KALIMANTAN TENGAH — Getaran gempa yang terjadi pukul 21.55 WIB dengan kedalaman 18 kilometer itu dirasakan kuat di sejumlah lintasan vital, mencakup jalur Nagreg-Banjar, Cibatu-Garut, hingga Cipatat-Gandasoli. Manajer Humas KAI Daop 2 Bandung, Kuswardojo, menyatakan seluruh kereta di lintas terdampak langsung diperintahkan berhenti luar biasa (BLB) oleh Pusat Pengendali Operasi Kereta Api (Pusdalopka), baik di stasiun maupun di tengah petak jalan.
Tujuh Rangkaian Terdampak, Dua Berhenti di Petak Jalan
Proses penyisiran prasarana berlangsung menyeluruh sebelum jalur dinyatakan aman. Berikut daftar kereta yang perjalanannya sempat tertahan:
- KA (306) Parcel Selatan tertahan di Stasiun Banjar.
- KA (300) Cikuray tertahan di Stasiun Leles.
- KA (292) Kutojaya Selatan berhenti di petak jalan Cibatu-Warungbandrek KM 217+900.
- KA (72) Mutiara Selatan berhenti di petak jalan Cipeundeuy-Cirahayu KM 237+000.
- KA (350) Commuter Line Garut tertahan di Stasiun Wanaraja.

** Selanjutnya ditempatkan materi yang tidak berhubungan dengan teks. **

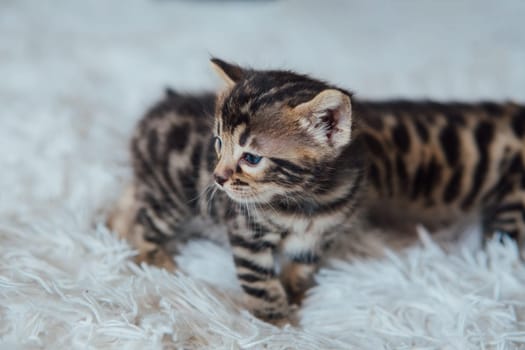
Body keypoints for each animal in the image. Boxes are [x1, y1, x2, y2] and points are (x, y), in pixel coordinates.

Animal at [107, 58, 524, 324]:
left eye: (251, 157)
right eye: (218, 143)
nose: (218, 177)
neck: (306, 201)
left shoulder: (321, 234)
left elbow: (302, 268)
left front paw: (295, 295)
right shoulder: (247, 232)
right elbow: (259, 279)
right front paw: (277, 321)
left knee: (130, 203)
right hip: (170, 197)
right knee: (146, 226)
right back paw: (156, 261)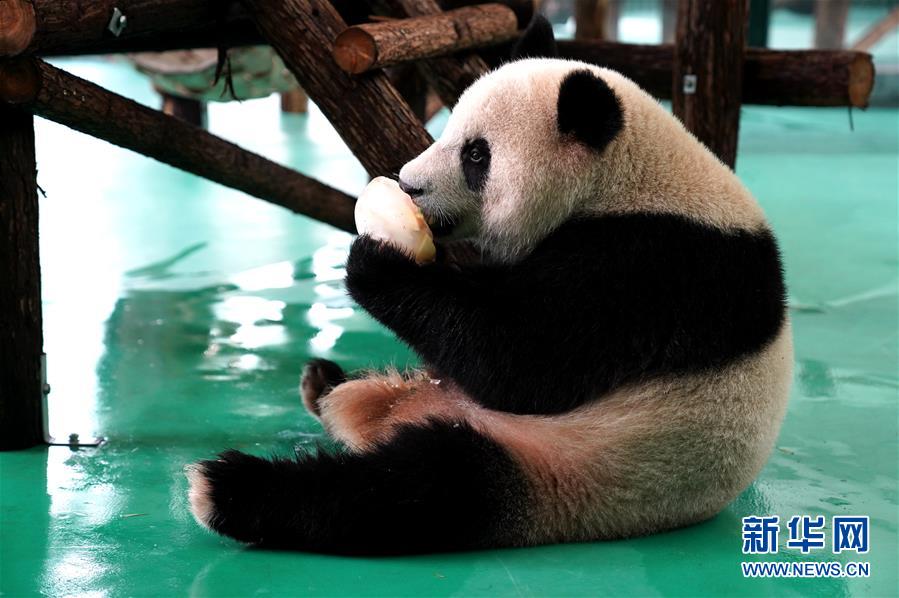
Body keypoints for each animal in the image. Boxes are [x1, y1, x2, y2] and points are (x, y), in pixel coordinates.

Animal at [186, 15, 792, 556]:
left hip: (572, 466)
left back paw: (226, 489)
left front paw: (377, 262)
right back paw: (325, 383)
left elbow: (520, 363)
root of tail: (398, 417)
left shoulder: (653, 267)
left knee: (424, 487)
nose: (409, 184)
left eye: (476, 155)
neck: (630, 178)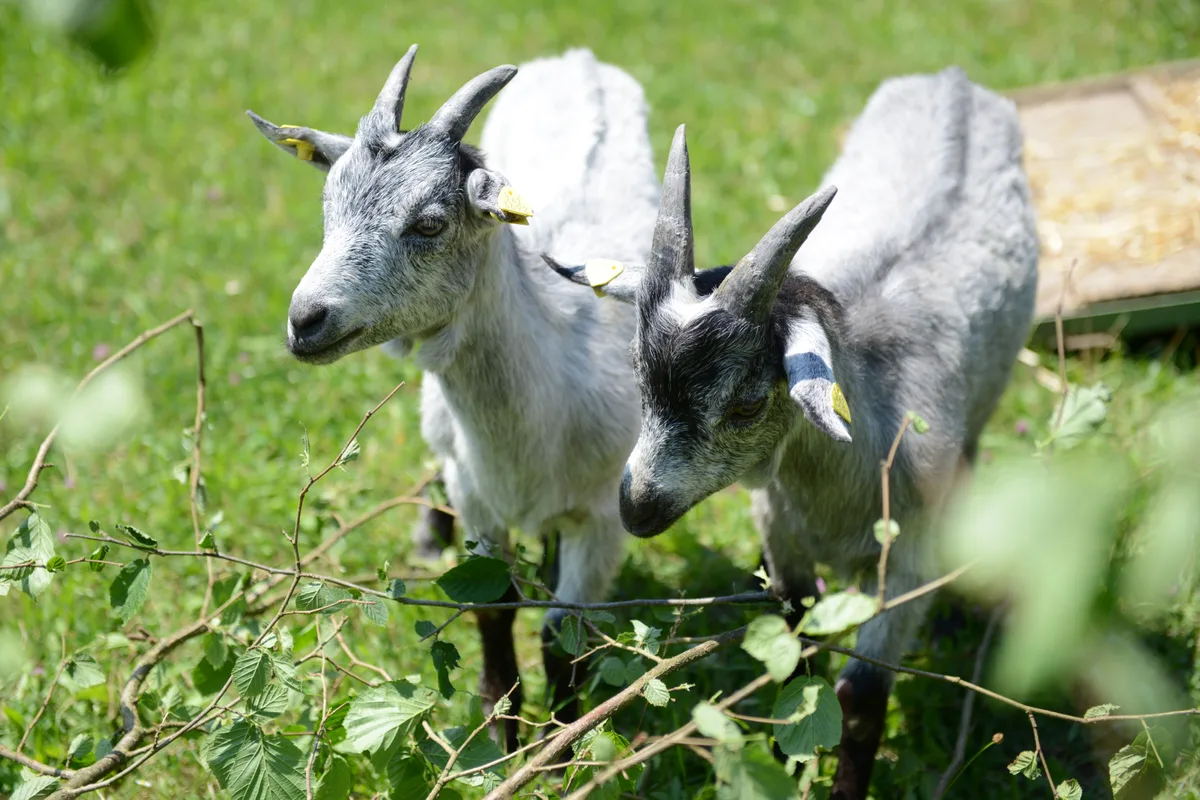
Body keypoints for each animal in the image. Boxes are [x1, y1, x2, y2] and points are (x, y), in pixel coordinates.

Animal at [247, 46, 659, 749]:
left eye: (429, 222)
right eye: (328, 206)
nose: (306, 320)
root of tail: (577, 58)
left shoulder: (605, 514)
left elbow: (562, 636)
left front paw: (557, 747)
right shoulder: (478, 496)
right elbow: (493, 609)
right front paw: (499, 732)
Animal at [545, 67, 1039, 798]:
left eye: (749, 404)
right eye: (639, 374)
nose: (635, 506)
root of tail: (953, 80)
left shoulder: (905, 559)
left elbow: (861, 698)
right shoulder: (781, 531)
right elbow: (795, 652)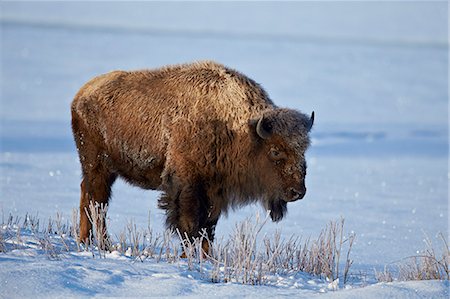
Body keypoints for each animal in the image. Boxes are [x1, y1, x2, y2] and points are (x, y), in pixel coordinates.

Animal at [72, 60, 314, 251]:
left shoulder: (215, 191)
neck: (240, 129)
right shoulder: (187, 187)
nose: (298, 192)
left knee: (92, 198)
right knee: (96, 200)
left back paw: (92, 242)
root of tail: (82, 94)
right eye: (275, 151)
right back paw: (96, 242)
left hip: (105, 169)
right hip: (97, 165)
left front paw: (206, 258)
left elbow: (208, 228)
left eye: (303, 149)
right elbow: (190, 226)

- KA (PLB 80B) Lodaya berhenti di petak jalan Manonjaya-Ciamis KM 289+200.
- KA (PLB 287A) Serayu tertahan di Stasiun Cipeundeuy.
Prosedur Keselamatan: Pemeriksaan Ketat Sebelum Jalur Dibuka
Kuswardojo menegaskan penghentian darurat ini merupakan prosedur tetap yang tidak bisa ditawar. Begitu informasi gempa diterima, petugas prasarana langsung dikerahkan untuk memeriksa potensi pergeseran struktur, kerusakan wesel, serta kondisi jembatan dan terowongan di sepanjang rute terdampak.

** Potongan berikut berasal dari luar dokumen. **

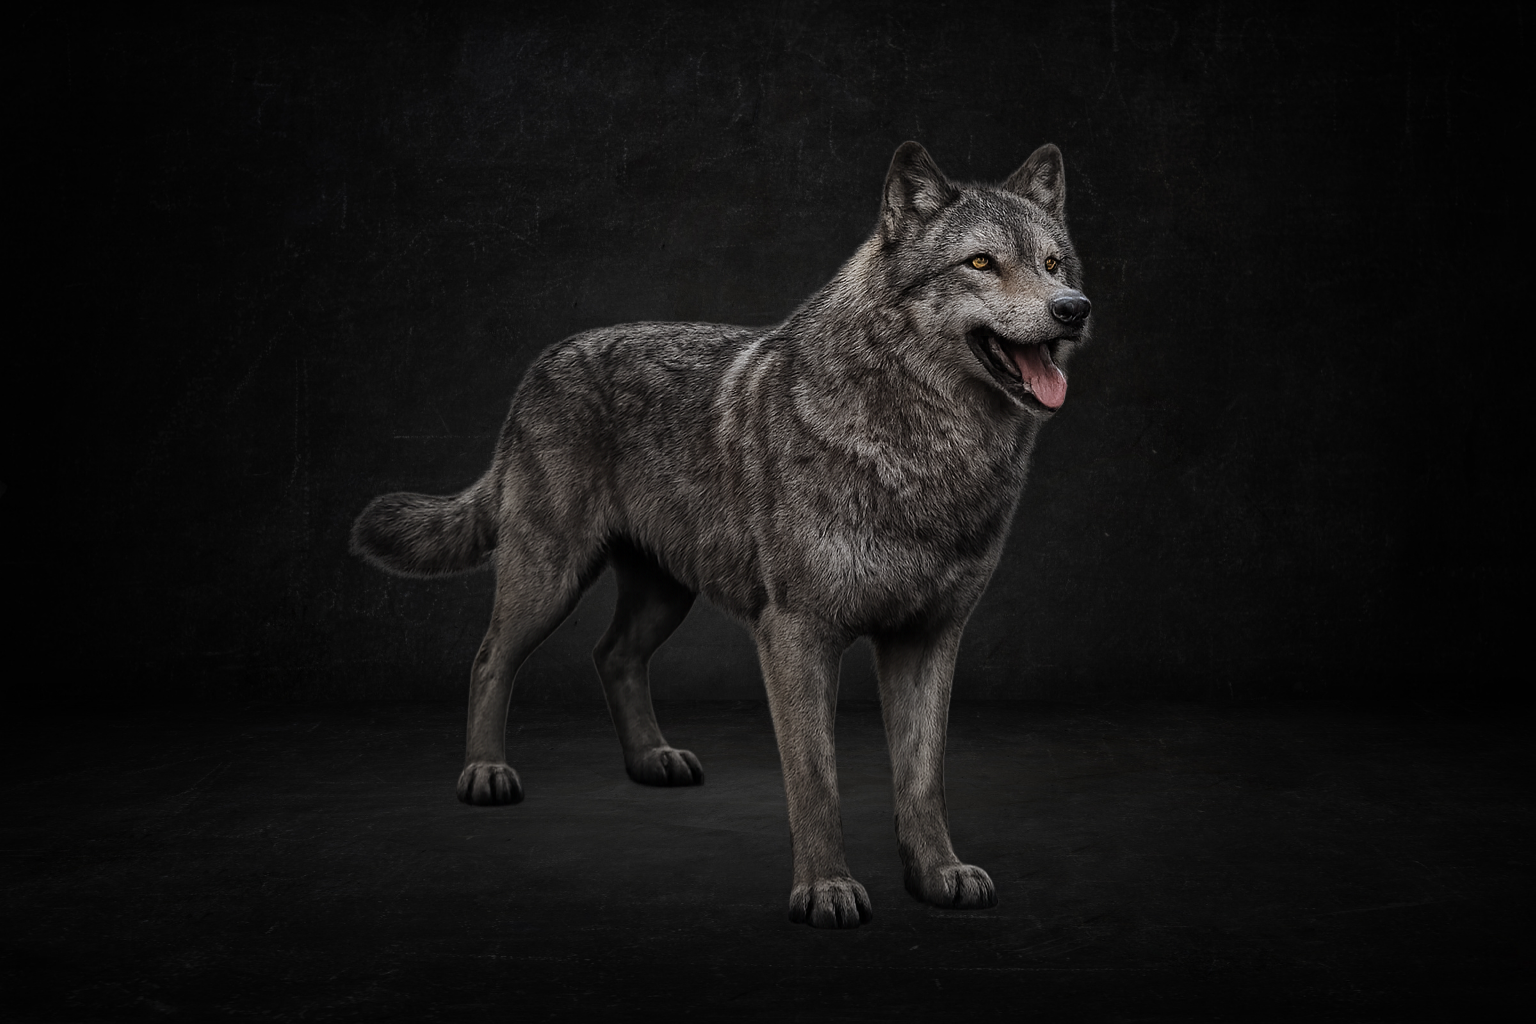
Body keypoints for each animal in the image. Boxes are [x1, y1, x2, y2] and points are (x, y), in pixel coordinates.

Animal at [352, 141, 1091, 928]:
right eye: (981, 263)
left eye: (1054, 264)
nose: (1074, 310)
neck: (924, 453)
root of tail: (539, 366)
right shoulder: (796, 634)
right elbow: (816, 779)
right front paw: (825, 890)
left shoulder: (928, 638)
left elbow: (922, 779)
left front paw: (939, 874)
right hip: (549, 578)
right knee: (491, 657)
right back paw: (485, 772)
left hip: (665, 593)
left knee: (611, 655)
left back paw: (653, 759)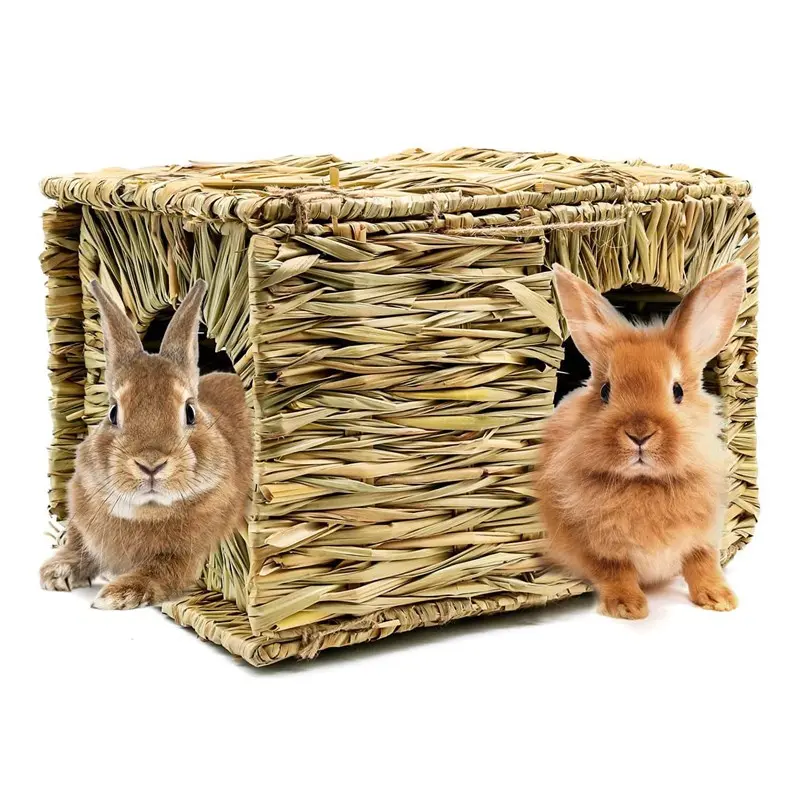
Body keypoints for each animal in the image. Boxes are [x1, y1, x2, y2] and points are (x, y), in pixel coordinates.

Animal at [39, 279, 253, 610]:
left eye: (190, 412)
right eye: (113, 412)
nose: (151, 464)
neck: (146, 511)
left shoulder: (184, 557)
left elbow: (158, 572)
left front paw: (115, 595)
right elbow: (78, 545)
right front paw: (56, 572)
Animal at [537, 262, 747, 620]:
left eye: (677, 391)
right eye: (605, 391)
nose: (639, 434)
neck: (645, 483)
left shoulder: (703, 537)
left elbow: (702, 563)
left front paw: (720, 599)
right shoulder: (594, 547)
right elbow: (614, 570)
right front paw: (628, 607)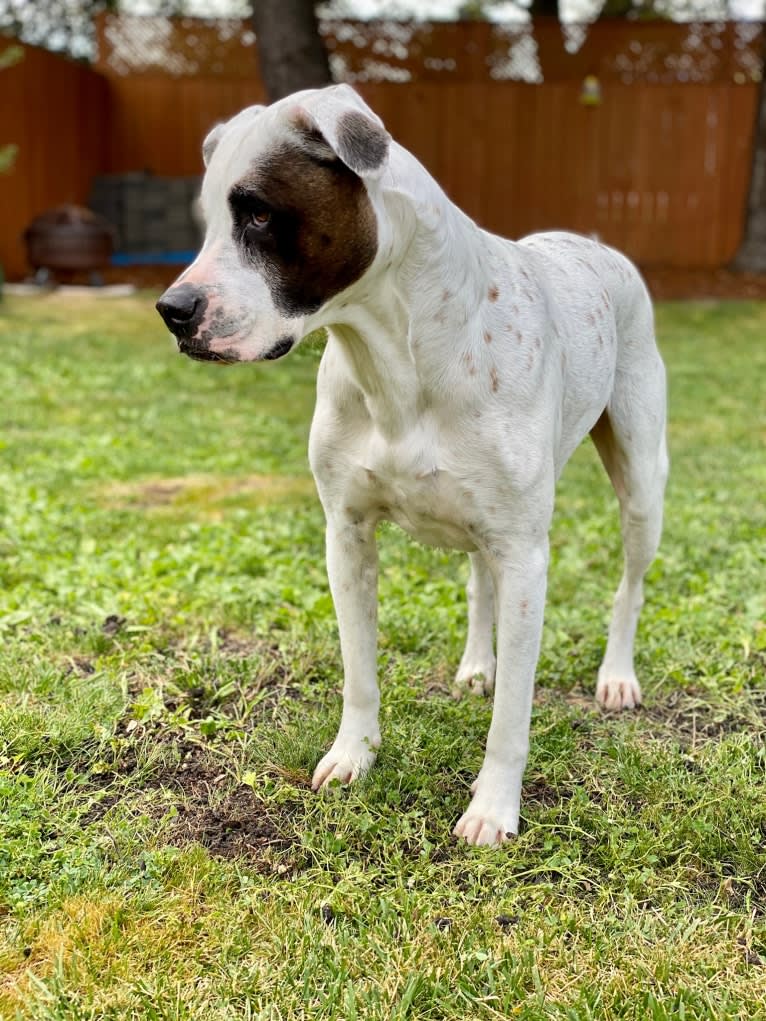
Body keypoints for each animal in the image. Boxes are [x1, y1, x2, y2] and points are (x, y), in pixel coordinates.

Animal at [159, 83, 669, 845]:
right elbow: (360, 671)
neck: (393, 355)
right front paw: (355, 755)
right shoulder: (347, 534)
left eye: (258, 213)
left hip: (640, 487)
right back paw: (478, 664)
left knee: (627, 587)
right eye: (208, 220)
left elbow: (513, 714)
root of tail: (597, 244)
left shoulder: (526, 556)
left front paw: (493, 807)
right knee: (479, 583)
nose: (172, 308)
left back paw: (616, 676)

"Keselamatan merupakan prioritas utama," ujarnya di Bandung, Kamis (6/8/2026).
Hasil pemeriksaan yang dilakukan jajaran petugas prasarana memastikan tidak ditemukan kerusakan pada infrastruktur operasional. Seluruh perjalanan kereta api yang sempat dihentikan sementara telah kembali dioperasikan secara normal.

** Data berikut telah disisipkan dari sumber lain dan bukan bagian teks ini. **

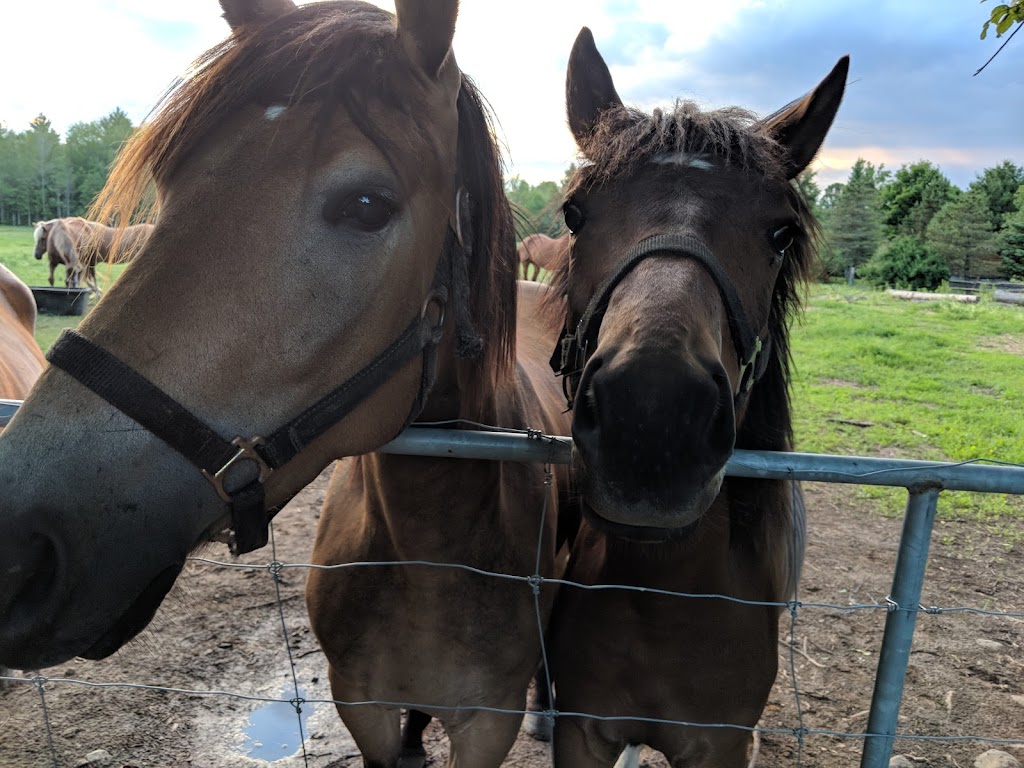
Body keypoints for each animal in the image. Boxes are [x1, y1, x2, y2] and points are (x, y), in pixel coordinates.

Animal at [544, 25, 847, 768]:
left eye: (780, 233)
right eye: (575, 212)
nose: (652, 421)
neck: (660, 594)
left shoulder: (718, 745)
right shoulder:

KAI Minta Maaf atas Keterlambatan, Imbau Penumpang Pantau Informasi
KAI Daop 2 Bandung menyadari kebijakan ini berpotensi memicu keterlambatan perjalanan. Namun, keputusan tegas tersebut diambil mutlak demi keselamatan jiwa para penumpang—risiko pergeseran rel atau kerusakan jembatan yang tak terdeteksi bisa berujung fatal jika perjalanan dilanjutkan tanpa pemeriksaan.
"Kami memahami adanya potensi keterlambatan yang dialami pelanggan akibat penghentian sementara perjalanan kereta api. Namun langkah ini harus kami lakukan demi memastikan seluruh perjalanan berlangsung dengan selamat, aman, dan nyaman. Kami memohon maaf atas ketidaknyamanan yang terjadi dan mengucapkan terima kasih atas pengertian dari seluruh pelanggan," ungkap Kuswardojo.
Wilayah Pangandaran dan sekitarnya memang dikenal rawan guncangan seismik. Gempa dangkal seperti kali ini kerap memicu kekhawatiran meski belum tentu menyebabkan kerusakan berarti. Yang menjadi catatan, respons cepat KAI dalam menghentikan operasional menunjukkan standar keselamatan yang dipegang ketat di tengah tingginya frekuensi perjalanan kereta di jalur selatan Jawa.